Earlier this week The Portman Group forced Marks & Spencer to change the name of an RTD cocktail because of its saucy name. Steve Perez, founder and chairman of Global Brands, says the industry needs a shake up.

Marks & Spencer has been ordered by the Portman Group to change the name of its canned Porn Star Martini, after a complaint to the UK watchdog group stated that, if sales were allowed to continue, it would “open the floodgates” to other suggestive cocktails names.

Marks & Spencer shouldn’t be the scapegoat here. It’s difficult to see this as a step forward for the industry as a whole, while the cocktail name, and others in question, are still very commonly used in the on trade.

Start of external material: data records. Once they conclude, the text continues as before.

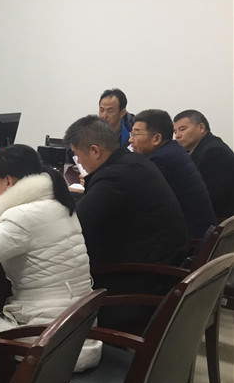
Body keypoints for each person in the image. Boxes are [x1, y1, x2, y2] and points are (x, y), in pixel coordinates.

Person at [0, 145, 101, 372]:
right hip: (79, 328)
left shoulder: (21, 217)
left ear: (8, 181)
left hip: (49, 340)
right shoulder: (58, 203)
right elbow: (27, 233)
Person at [64, 115, 188, 332]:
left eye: (77, 155)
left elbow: (76, 225)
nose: (78, 162)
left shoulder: (115, 177)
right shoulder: (132, 162)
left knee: (54, 278)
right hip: (160, 270)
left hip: (139, 284)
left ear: (95, 151)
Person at [130, 109, 216, 239]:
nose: (131, 140)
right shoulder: (173, 150)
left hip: (191, 239)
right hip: (201, 231)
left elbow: (138, 200)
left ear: (156, 139)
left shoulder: (160, 160)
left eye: (136, 134)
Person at [174, 109, 234, 219]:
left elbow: (214, 197)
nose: (177, 135)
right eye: (175, 132)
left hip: (220, 221)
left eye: (182, 129)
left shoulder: (214, 151)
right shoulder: (199, 150)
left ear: (201, 128)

Some would argue that it’s fine to use riskier cocktail names in places intended for adults such as bars and late-night venues, but the reason behind the ruling is due to a breach of code linking alcohol to sexual activity.

Surely as manufacturers, producers and retailers we need to make our own decisions on whether or not we should accept responsibility industry-wide – depending on each brand’s own position in the market. Judging by comments on Twitter, the public think this is petty – maybe if it was one of the discounters retailing it, it might be a different matter.

In 2018, we launched a canned cocktail under our All Shook Up brand, but we chose the name Passion Fruit Martini – taking into careful consideration the intended market for the product and our position. We spent months considering this when developing All Shook Up and deliberately avoided the usual name.

Our alternative, Passion Fruit Martini, is more descriptive, plays on the ingredients and avoids any unnecessary connotations. It makes it more consumer-friendly and avoids getting into any debate about the nature of the name.

We should also be working with customers to advise them of guidelines, such as the Portman Group’s, to ensure there’s no danger of a breach. We can use our product knowledge – linking ingredients and flavour profiles to create unique names instead that encourage customers to sample something new.

The Portman Group’s code of conduct should reflect the real world, otherwise it’s at risk of being viewed as an arm of the nanny state.

The bigger concern right now for consumers is not the names of these low ABV cocktails, but the unfair addition tax they will have to pay, with the Government’s proposed changes to rules on low strength cocktails making them more expensive, while leaving high strength imported drinks alone.